A long wooden counter stretched into the depths, and behind it, in the gloom, a motionless figure stood. As I went in I was also struck by the peculiar sounds coming deep from within the building. These were muffled thumps, bangs and distant cries like those of lost souls in deep underground dungeons. This close to the end of the [Second World] War the Japanese had a reputation for being cruel people and ready to fight to the death. They despised anybody who was not prepared to do the same. I shivered and wondered what I had let myself in for.

As I approached I was made even more nervous as the person looked at my receipt and barked, ‘You’re late!’ He rummaged around under the counter, pulled out a white folded judo suit and almost chucked it at me. This, I soon discovered, was Percy Sekine – the beginners’ course instructor. He was a small man of about 5’6″; weighing perhaps eight stone, and was of Japanese and British parents. His wife was the daughter of Gunji Koizumi the Budokwai founder. Percy was also an ex-British judo international. Like many of them in that club he had quite a history. Later I learned that during the war he had made one of the great classic escapes from a German prisoner of war camp, along with another London judo man called Eric Dominy […]

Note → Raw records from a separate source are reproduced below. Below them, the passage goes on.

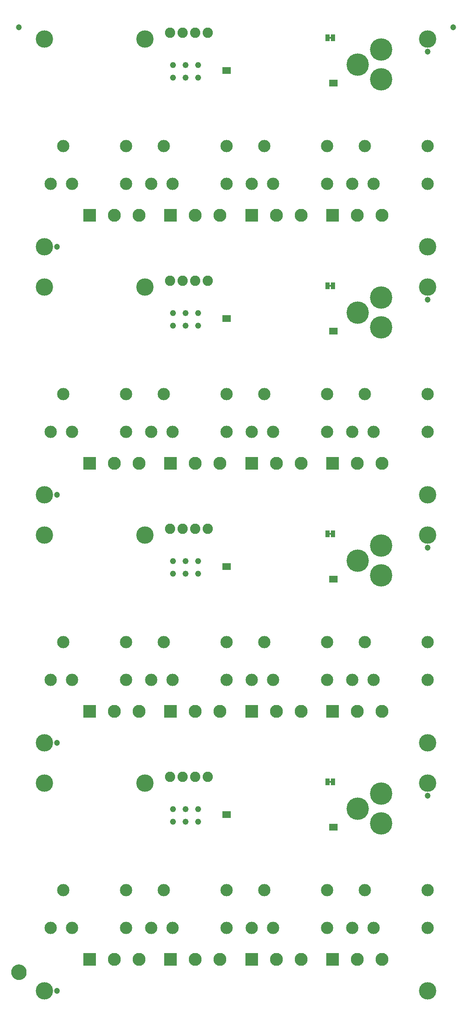
<source format=gbs>
G04 EAGLE Gerber RS-274X export*
G75*
%MOMM*%
%FSLAX34Y34*%
%LPD*%
%INSoldermask Bottom*%
%IPPOS*%
%AMOC8*
5,1,8,0,0,1.08239X$1,22.5*%
G01*
%ADD10C,2.489200*%
%ADD11C,3.505200*%
%ADD12C,1.203200*%
%ADD13C,1.221313*%
%ADD14R,2.616200X2.616200*%
%ADD15C,2.616200*%
%ADD16C,2.082800*%
%ADD17C,4.521200*%
%ADD18R,0.838200X1.473200*%
%ADD19R,0.863600X1.473200*%
%ADD20C,1.270000*%
%ADD21C,1.703200*%

G36*
X605474Y1946287D02*
X605474Y1946287D01*
X605540Y1946289D01*
X605583Y1946307D01*
X605630Y1946315D01*
X605687Y1946349D01*
X605747Y1946374D01*
X605782Y1946405D01*
X605823Y1946430D01*
X605865Y1946481D01*
X605913Y1946525D01*
X605935Y1946567D01*
X605964Y1946604D01*
X605985Y1946666D01*
X606016Y1946725D01*
X606024Y1946779D01*
X606036Y1946816D01*
X606035Y1946856D01*
X606043Y1946910D01*
X606043Y1949450D01*
X606032Y1949515D01*
X606030Y1949581D01*
X606012Y1949624D01*
X606004Y1949671D01*
X605970Y1949728D01*
X605945Y1949788D01*
X605914Y1949823D01*
X605889Y1949864D01*
X605838Y1949906D01*
X605794Y1949954D01*
X605752Y1949976D01*
X605715Y1950005D01*
X605653Y1950026D01*
X605594Y1950057D01*
X605540Y1950065D01*
X605503Y1950077D01*
X605463Y1950076D01*
X605409Y1950084D01*
X601599Y1950084D01*
X601534Y1950073D01*
X601468Y1950071D01*
X601425Y1950053D01*
X601378Y1950045D01*
X601321Y1950011D01*
X601261Y1949986D01*
X601226Y1949955D01*
X601185Y1949930D01*
X601144Y1949879D01*
X601095Y1949835D01*
X601073Y1949793D01*
X601044Y1949756D01*
X601023Y1949694D01*
X600992Y1949635D01*
X600984Y1949581D01*
X600972Y1949544D01*
X600972Y1949541D01*
X600973Y1949504D01*
X600965Y1949450D01*
X600965Y1946910D01*
X600976Y1946845D01*
X600978Y1946779D01*
X600996Y1946736D01*
X601004Y1946689D01*
X601038Y1946632D01*
X601063Y1946572D01*
X601094Y1946537D01*
X601119Y1946496D01*
X601170Y1946455D01*
X601214Y1946406D01*
X601256Y1946384D01*
X601293Y1946355D01*
X601355Y1946334D01*
X601414Y1946303D01*
X601468Y1946295D01*
X601505Y1946283D01*
X601545Y1946284D01*
X601599Y1946276D01*
X605409Y1946276D01*
X605474Y1946287D01*
G37*
G36*
X605474Y1445907D02*
X605474Y1445907D01*
X605540Y1445909D01*
X605583Y1445927D01*
X605630Y1445935D01*
X605687Y1445969D01*
X605747Y1445994D01*
X605782Y1446025D01*
X605823Y1446050D01*
X605865Y1446101D01*
X605913Y1446145D01*
X605935Y1446187D01*
X605964Y1446224D01*
X605985Y1446286D01*
X606016Y1446345D01*
X606024Y1446399D01*
X606036Y1446436D01*
X606035Y1446476D01*
X606043Y1446530D01*
X606043Y1449070D01*
X606032Y1449135D01*
X606030Y1449201D01*
X606012Y1449244D01*
X606004Y1449291D01*
X605970Y1449348D01*
X605945Y1449408D01*
X605914Y1449443D01*
X605889Y1449484D01*
X605838Y1449526D01*
X605794Y1449574D01*
X605752Y1449596D01*
X605715Y1449625D01*
X605653Y1449646D01*
X605594Y1449677D01*
X605540Y1449685D01*
X605503Y1449697D01*
X605463Y1449696D01*
X605409Y1449704D01*
X601599Y1449704D01*
X601534Y1449693D01*
X601468Y1449691D01*
X601425Y1449673D01*
X601378Y1449665D01*
X601321Y1449631D01*
X601261Y1449606D01*
X601226Y1449575D01*
X601185Y1449550D01*
X601144Y1449499D01*
X601095Y1449455D01*
X601073Y1449413D01*
X601044Y1449376D01*
X601023Y1449314D01*
X600992Y1449255D01*
X600984Y1449201D01*
X600972Y1449164D01*
X600972Y1449161D01*
X600973Y1449124D01*
X600965Y1449070D01*
X600965Y1446530D01*
X600976Y1446465D01*
X600978Y1446399D01*
X600996Y1446356D01*
X601004Y1446309D01*
X601038Y1446252D01*
X601063Y1446192D01*
X601094Y1446157D01*
X601119Y1446116D01*
X601170Y1446075D01*
X601214Y1446026D01*
X601256Y1446004D01*
X601293Y1445975D01*
X601355Y1445954D01*
X601414Y1445923D01*
X601468Y1445915D01*
X601505Y1445903D01*
X601545Y1445904D01*
X601599Y1445896D01*
X605409Y1445896D01*
X605474Y1445907D01*
G37*
G36*
X605474Y945527D02*
X605474Y945527D01*
X605540Y945529D01*
X605583Y945547D01*
X605630Y945555D01*
X605687Y945589D01*
X605747Y945614D01*
X605782Y945645D01*
X605823Y945670D01*
X605865Y945721D01*
X605913Y945765D01*
X605935Y945807D01*
X605964Y945844D01*
X605985Y945906D01*
X606016Y945965D01*
X606024Y946019D01*
X606036Y946056D01*
X606035Y946096D01*
X606043Y946150D01*
X606043Y948690D01*
X606032Y948755D01*
X606030Y948821D01*
X606012Y948864D01*
X606004Y948911D01*
X605970Y948968D01*
X605945Y949028D01*
X605914Y949063D01*
X605889Y949104D01*
X605838Y949146D01*
X605794Y949194D01*
X605752Y949216D01*
X605715Y949245D01*
X605653Y949266D01*
X605594Y949297D01*
X605540Y949305D01*
X605503Y949317D01*
X605463Y949316D01*
X605409Y949324D01*
X601599Y949324D01*
X601534Y949313D01*
X601468Y949311D01*
X601425Y949293D01*
X601378Y949285D01*
X601321Y949251D01*
X601261Y949226D01*
X601226Y949195D01*
X601185Y949170D01*
X601144Y949119D01*
X601095Y949075D01*
X601073Y949033D01*
X601044Y948996D01*
X601023Y948934D01*
X600992Y948875D01*
X600984Y948821D01*
X600972Y948784D01*
X600972Y948781D01*
X600973Y948744D01*
X600965Y948690D01*
X600965Y946150D01*
X600976Y946085D01*
X600978Y946019D01*
X600996Y945976D01*
X601004Y945929D01*
X601038Y945872D01*
X601063Y945812D01*
X601094Y945777D01*
X601119Y945736D01*
X601170Y945695D01*
X601214Y945646D01*
X601256Y945624D01*
X601293Y945595D01*
X601355Y945574D01*
X601414Y945543D01*
X601468Y945535D01*
X601505Y945523D01*
X601545Y945524D01*
X601599Y945516D01*
X605409Y945516D01*
X605474Y945527D01*
G37*
G36*
X605474Y445147D02*
X605474Y445147D01*
X605540Y445149D01*
X605583Y445167D01*
X605630Y445175D01*
X605687Y445209D01*
X605747Y445234D01*
X605782Y445265D01*
X605823Y445290D01*
X605865Y445341D01*
X605913Y445385D01*
X605935Y445427D01*
X605964Y445464D01*
X605985Y445526D01*
X606016Y445585D01*
X606024Y445639D01*
X606036Y445676D01*
X606035Y445716D01*
X606043Y445770D01*
X606043Y448310D01*
X606032Y448375D01*
X606030Y448441D01*
X606012Y448484D01*
X606004Y448531D01*
X605970Y448588D01*
X605945Y448648D01*
X605914Y448683D01*
X605889Y448724D01*
X605838Y448766D01*
X605794Y448814D01*
X605752Y448836D01*
X605715Y448865D01*
X605653Y448886D01*
X605594Y448917D01*
X605540Y448925D01*
X605503Y448937D01*
X605463Y448936D01*
X605409Y448944D01*
X601599Y448944D01*
X601534Y448933D01*
X601468Y448931D01*
X601425Y448913D01*
X601378Y448905D01*
X601321Y448871D01*
X601261Y448846D01*
X601226Y448815D01*
X601185Y448790D01*
X601144Y448739D01*
X601095Y448695D01*
X601073Y448653D01*
X601044Y448616D01*
X601023Y448554D01*
X600992Y448495D01*
X600984Y448441D01*
X600972Y448404D01*
X600972Y448401D01*
X600973Y448364D01*
X600965Y448310D01*
X600965Y445770D01*
X600976Y445705D01*
X600978Y445639D01*
X600996Y445596D01*
X601004Y445549D01*
X601038Y445492D01*
X601063Y445432D01*
X601094Y445397D01*
X601119Y445356D01*
X601170Y445315D01*
X601214Y445266D01*
X601256Y445244D01*
X601293Y445215D01*
X601355Y445194D01*
X601414Y445163D01*
X601468Y445155D01*
X601505Y445143D01*
X601545Y445144D01*
X601599Y445136D01*
X605409Y445136D01*
X605474Y445147D01*
G37*
D10*
X63500Y228600D03*
X190500Y152400D03*
X190500Y228600D03*
X38100Y152400D03*
X81280Y152400D03*
D11*
X25400Y444500D03*
X800100Y444500D03*
D12*
X800100Y419100D03*
X50800Y25400D03*
D13*
X285750Y367030D03*
X311150Y367030D03*
X336550Y367030D03*
X285750Y392430D03*
X311150Y392430D03*
X336550Y392430D03*
D11*
X25400Y25400D03*
X800100Y25400D03*
D14*
X116840Y88900D03*
D15*
X166840Y88900D03*
X216840Y88900D03*
D16*
X355600Y457200D03*
X330200Y457200D03*
X304800Y457200D03*
X279400Y457200D03*
D10*
X266700Y228600D03*
X393700Y152400D03*
X393700Y228600D03*
X241300Y152400D03*
X284480Y152400D03*
X469900Y228600D03*
X596900Y152400D03*
X596900Y228600D03*
X444500Y152400D03*
X487680Y152400D03*
X673100Y228600D03*
X800100Y152400D03*
X800100Y228600D03*
X647700Y152400D03*
X690880Y152400D03*
D14*
X280670Y88900D03*
D15*
X330670Y88900D03*
X380670Y88900D03*
D14*
X444500Y88900D03*
D15*
X494500Y88900D03*
X544500Y88900D03*
D14*
X608330Y88900D03*
D15*
X658330Y88900D03*
X708330Y88900D03*
D17*
X706120Y363380D03*
X706120Y423380D03*
X659120Y393380D03*
D18*
X397764Y381000D03*
X389636Y381000D03*
D19*
X598297Y447040D03*
X608711Y447040D03*
D18*
X613664Y355600D03*
X605536Y355600D03*
D11*
X228600Y444500D03*
D10*
X63500Y728980D03*
X190500Y652780D03*
X190500Y728980D03*
X38100Y652780D03*
X81280Y652780D03*
D11*
X25400Y944880D03*
X800100Y944880D03*
D12*
X800100Y919480D03*
X50800Y525780D03*
D13*
X285750Y867410D03*
X311150Y867410D03*
X336550Y867410D03*
X285750Y892810D03*
X311150Y892810D03*
X336550Y892810D03*
D11*
X25400Y525780D03*
X800100Y525780D03*
D14*
X116840Y589280D03*
D15*
X166840Y589280D03*
X216840Y589280D03*
D16*
X355600Y957580D03*
X330200Y957580D03*
X304800Y957580D03*
X279400Y957580D03*
D10*
X266700Y728980D03*
X393700Y652780D03*
X393700Y728980D03*
X241300Y652780D03*
X284480Y652780D03*
X469900Y728980D03*
X596900Y652780D03*
X596900Y728980D03*
X444500Y652780D03*
X487680Y652780D03*
X673100Y728980D03*
X800100Y652780D03*
X800100Y728980D03*
X647700Y652780D03*
X690880Y652780D03*
D14*
X280670Y589280D03*
D15*
X330670Y589280D03*
X380670Y589280D03*
D14*
X444500Y589280D03*
D15*
X494500Y589280D03*
X544500Y589280D03*
D14*
X608330Y589280D03*
D15*
X658330Y589280D03*
X708330Y589280D03*
D17*
X706120Y863760D03*
X706120Y923760D03*
X659120Y893760D03*
D18*
X397764Y881380D03*
X389636Y881380D03*
D19*
X598297Y947420D03*
X608711Y947420D03*
D18*
X613664Y855980D03*
X605536Y855980D03*
D11*
X228600Y944880D03*
D10*
X63500Y1229360D03*
X190500Y1153160D03*
X190500Y1229360D03*
X38100Y1153160D03*
X81280Y1153160D03*
D11*
X25400Y1445260D03*
X800100Y1445260D03*
D12*
X800100Y1419860D03*
X50800Y1026160D03*
D13*
X285750Y1367790D03*
X311150Y1367790D03*
X336550Y1367790D03*
X285750Y1393190D03*
X311150Y1393190D03*
X336550Y1393190D03*
D11*
X25400Y1026160D03*
X800100Y1026160D03*
D14*
X116840Y1089660D03*
D15*
X166840Y1089660D03*
X216840Y1089660D03*
D16*
X355600Y1457960D03*
X330200Y1457960D03*
X304800Y1457960D03*
X279400Y1457960D03*
D10*
X266700Y1229360D03*
X393700Y1153160D03*
X393700Y1229360D03*
X241300Y1153160D03*
X284480Y1153160D03*
X469900Y1229360D03*
X596900Y1153160D03*
X596900Y1229360D03*
X444500Y1153160D03*
X487680Y1153160D03*
X673100Y1229360D03*
X800100Y1153160D03*
X800100Y1229360D03*
X647700Y1153160D03*
X690880Y1153160D03*
D14*
X280670Y1089660D03*
D15*
X330670Y1089660D03*
X380670Y1089660D03*
D14*
X444500Y1089660D03*
D15*
X494500Y1089660D03*
X544500Y1089660D03*
D14*
X608330Y1089660D03*
D15*
X658330Y1089660D03*
X708330Y1089660D03*
D17*
X706120Y1364140D03*
X706120Y1424140D03*
X659120Y1394140D03*
D18*
X397764Y1381760D03*
X389636Y1381760D03*
D19*
X598297Y1447800D03*
X608711Y1447800D03*
D18*
X613664Y1356360D03*
X605536Y1356360D03*
D11*
X228600Y1445260D03*
D10*
X63500Y1729740D03*
X190500Y1653540D03*
X190500Y1729740D03*
X38100Y1653540D03*
X81280Y1653540D03*
D11*
X25400Y1945640D03*
X800100Y1945640D03*
D12*
X800100Y1920240D03*
X50800Y1526540D03*
D13*
X285750Y1868170D03*
X311150Y1868170D03*
X336550Y1868170D03*
X285750Y1893570D03*
X311150Y1893570D03*
X336550Y1893570D03*
D11*
X25400Y1526540D03*
X800100Y1526540D03*
D14*
X116840Y1590040D03*
D15*
X166840Y1590040D03*
X216840Y1590040D03*
D16*
X355600Y1958340D03*
X330200Y1958340D03*
X304800Y1958340D03*
X279400Y1958340D03*
D10*
X266700Y1729740D03*
X393700Y1653540D03*
X393700Y1729740D03*
X241300Y1653540D03*
X284480Y1653540D03*
X469900Y1729740D03*
X596900Y1653540D03*
X596900Y1729740D03*
X444500Y1653540D03*
X487680Y1653540D03*
X673100Y1729740D03*
X800100Y1653540D03*
X800100Y1729740D03*
X647700Y1653540D03*
X690880Y1653540D03*
D14*
X280670Y1590040D03*
D15*
X330670Y1590040D03*
X380670Y1590040D03*
D14*
X444500Y1590040D03*
D15*
X494500Y1590040D03*
X544500Y1590040D03*
D14*
X608330Y1590040D03*
D15*
X658330Y1590040D03*
X708330Y1590040D03*
D17*
X706120Y1864520D03*
X706120Y1924520D03*
X659120Y1894520D03*
D18*
X397764Y1882140D03*
X389636Y1882140D03*
D19*
X598297Y1948180D03*
X608711Y1948180D03*
D18*
X613664Y1856740D03*
X605536Y1856740D03*
D11*
X228600Y1945640D03*
D12*
X-26238Y1969770D03*
X851738Y1969770D03*
D20*
X-35293Y63500D02*
X-35290Y63722D01*
X-35282Y63944D01*
X-35268Y64166D01*
X-35249Y64388D01*
X-35225Y64608D01*
X-35195Y64829D01*
X-35160Y65048D01*
X-35119Y65267D01*
X-35073Y65484D01*
X-35022Y65700D01*
X-34965Y65915D01*
X-34903Y66129D01*
X-34836Y66340D01*
X-34764Y66551D01*
X-34686Y66759D01*
X-34604Y66965D01*
X-34516Y67169D01*
X-34424Y67372D01*
X-34326Y67571D01*
X-34224Y67768D01*
X-34117Y67963D01*
X-34005Y68155D01*
X-33888Y68344D01*
X-33767Y68531D01*
X-33641Y68714D01*
X-33511Y68894D01*
X-33376Y69071D01*
X-33238Y69244D01*
X-33095Y69414D01*
X-32947Y69581D01*
X-32796Y69744D01*
X-32641Y69903D01*
X-32482Y70058D01*
X-32319Y70209D01*
X-32152Y70357D01*
X-31982Y70500D01*
X-31809Y70638D01*
X-31632Y70773D01*
X-31452Y70903D01*
X-31269Y71029D01*
X-31082Y71150D01*
X-30893Y71267D01*
X-30701Y71379D01*
X-30506Y71486D01*
X-30309Y71588D01*
X-30110Y71686D01*
X-29907Y71778D01*
X-29703Y71866D01*
X-29497Y71948D01*
X-29289Y72026D01*
X-29078Y72098D01*
X-28867Y72165D01*
X-28653Y72227D01*
X-28438Y72284D01*
X-28222Y72335D01*
X-28005Y72381D01*
X-27786Y72422D01*
X-27567Y72457D01*
X-27346Y72487D01*
X-27126Y72511D01*
X-26904Y72530D01*
X-26682Y72544D01*
X-26460Y72552D01*
X-26238Y72555D01*
X-26016Y72552D01*
X-25794Y72544D01*
X-25572Y72530D01*
X-25350Y72511D01*
X-25130Y72487D01*
X-24909Y72457D01*
X-24690Y72422D01*
X-24471Y72381D01*
X-24254Y72335D01*
X-24038Y72284D01*
X-23823Y72227D01*
X-23609Y72165D01*
X-23398Y72098D01*
X-23187Y72026D01*
X-22979Y71948D01*
X-22773Y71866D01*
X-22569Y71778D01*
X-22366Y71686D01*
X-22167Y71588D01*
X-21970Y71486D01*
X-21775Y71379D01*
X-21583Y71267D01*
X-21394Y71150D01*
X-21207Y71029D01*
X-21024Y70903D01*
X-20844Y70773D01*
X-20667Y70638D01*
X-20494Y70500D01*
X-20324Y70357D01*
X-20157Y70209D01*
X-19994Y70058D01*
X-19835Y69903D01*
X-19680Y69744D01*
X-19529Y69581D01*
X-19381Y69414D01*
X-19238Y69244D01*
X-19100Y69071D01*
X-18965Y68894D01*
X-18835Y68714D01*
X-18709Y68531D01*
X-18588Y68344D01*
X-18471Y68155D01*
X-18359Y67963D01*
X-18252Y67768D01*
X-18150Y67571D01*
X-18052Y67372D01*
X-17960Y67169D01*
X-17872Y66965D01*
X-17790Y66759D01*
X-17712Y66551D01*
X-17640Y66340D01*
X-17573Y66129D01*
X-17511Y65915D01*
X-17454Y65700D01*
X-17403Y65484D01*
X-17357Y65267D01*
X-17316Y65048D01*
X-17281Y64829D01*
X-17251Y64608D01*
X-17227Y64388D01*
X-17208Y64166D01*
X-17194Y63944D01*
X-17186Y63722D01*
X-17183Y63500D01*
X-17186Y63278D01*
X-17194Y63056D01*
X-17208Y62834D01*
X-17227Y62612D01*
X-17251Y62392D01*
X-17281Y62171D01*
X-17316Y61952D01*
X-17357Y61733D01*
X-17403Y61516D01*
X-17454Y61300D01*
X-17511Y61085D01*
X-17573Y60871D01*
X-17640Y60660D01*
X-17712Y60449D01*
X-17790Y60241D01*
X-17872Y60035D01*
X-17960Y59831D01*
X-18052Y59628D01*
X-18150Y59429D01*
X-18252Y59232D01*
X-18359Y59037D01*
X-18471Y58845D01*
X-18588Y58656D01*
X-18709Y58469D01*
X-18835Y58286D01*
X-18965Y58106D01*
X-19100Y57929D01*
X-19238Y57756D01*
X-19381Y57586D01*
X-19529Y57419D01*
X-19680Y57256D01*
X-19835Y57097D01*
X-19994Y56942D01*
X-20157Y56791D01*
X-20324Y56643D01*
X-20494Y56500D01*
X-20667Y56362D01*
X-20844Y56227D01*
X-21024Y56097D01*
X-21207Y55971D01*
X-21394Y55850D01*
X-21583Y55733D01*
X-21775Y55621D01*
X-21970Y55514D01*
X-22167Y55412D01*
X-22366Y55314D01*
X-22569Y55222D01*
X-22773Y55134D01*
X-22979Y55052D01*
X-23187Y54974D01*
X-23398Y54902D01*
X-23609Y54835D01*
X-23823Y54773D01*
X-24038Y54716D01*
X-24254Y54665D01*
X-24471Y54619D01*
X-24690Y54578D01*
X-24909Y54543D01*
X-25130Y54513D01*
X-25350Y54489D01*
X-25572Y54470D01*
X-25794Y54456D01*
X-26016Y54448D01*
X-26238Y54445D01*
X-26460Y54448D01*
X-26682Y54456D01*
X-26904Y54470D01*
X-27126Y54489D01*
X-27346Y54513D01*
X-27567Y54543D01*
X-27786Y54578D01*
X-28005Y54619D01*
X-28222Y54665D01*
X-28438Y54716D01*
X-28653Y54773D01*
X-28867Y54835D01*
X-29078Y54902D01*
X-29289Y54974D01*
X-29497Y55052D01*
X-29703Y55134D01*
X-29907Y55222D01*
X-30110Y55314D01*
X-30309Y55412D01*
X-30506Y55514D01*
X-30701Y55621D01*
X-30893Y55733D01*
X-31082Y55850D01*
X-31269Y55971D01*
X-31452Y56097D01*
X-31632Y56227D01*
X-31809Y56362D01*
X-31982Y56500D01*
X-32152Y56643D01*
X-32319Y56791D01*
X-32482Y56942D01*
X-32641Y57097D01*
X-32796Y57256D01*
X-32947Y57419D01*
X-33095Y57586D01*
X-33238Y57756D01*
X-33376Y57929D01*
X-33511Y58106D01*
X-33641Y58286D01*
X-33767Y58469D01*
X-33888Y58656D01*
X-34005Y58845D01*
X-34117Y59037D01*
X-34224Y59232D01*
X-34326Y59429D01*
X-34424Y59628D01*
X-34516Y59831D01*
X-34604Y60035D01*
X-34686Y60241D01*
X-34764Y60449D01*
X-34836Y60660D01*
X-34903Y60871D01*
X-34965Y61085D01*
X-35022Y61300D01*
X-35073Y61516D01*
X-35119Y61733D01*
X-35160Y61952D01*
X-35195Y62171D01*
X-35225Y62392D01*
X-35249Y62612D01*
X-35268Y62834D01*
X-35282Y63056D01*
X-35290Y63278D01*
X-35293Y63500D01*
D21*
X-26238Y63500D03*
M02*

</source>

In the first lesson Percy demonstrated how to fall safely, how to hold our partner and how to move around the mat. ‘Never’, he warned us, ‘cross your feet or stand with your feet too close together. Most of your weight should be on the balls of your feet with the back of the foot just brushing the mat’. After that he showed us a couple of throws, a thirty-second ground immobilisation hold, one armlock and one strangle (each was representative of the four main ways of defeating an opponent). Then he selected the biggest man in the class, threw him to the mat and pinned him to the ground. The man, who must have been about fifteen stone (95 kg), was ordered to get up. He struggled in vain as his face turned bright red, and all the while this poor unfortunate man wriggled beneath Percy’s diminutive form. Percy instructed us nonchalantly in the details of the hold, ‘Tuck his arm tightly under yours, lean on the floating ribs – that will restrict his breathing, take your right arm round his neck and lift his head off the mat, spread your legs wide, then make sure you stay on top – like riding a horse.’ From this hold he casually moved on to an armlock, and the man yelped in surprise. My mouth fell open. This, as my jujitsu books had said, was indeed how the small man could beat the bigger man. From that moment on my appetite for judo was insatiable, and I started to live it night and day.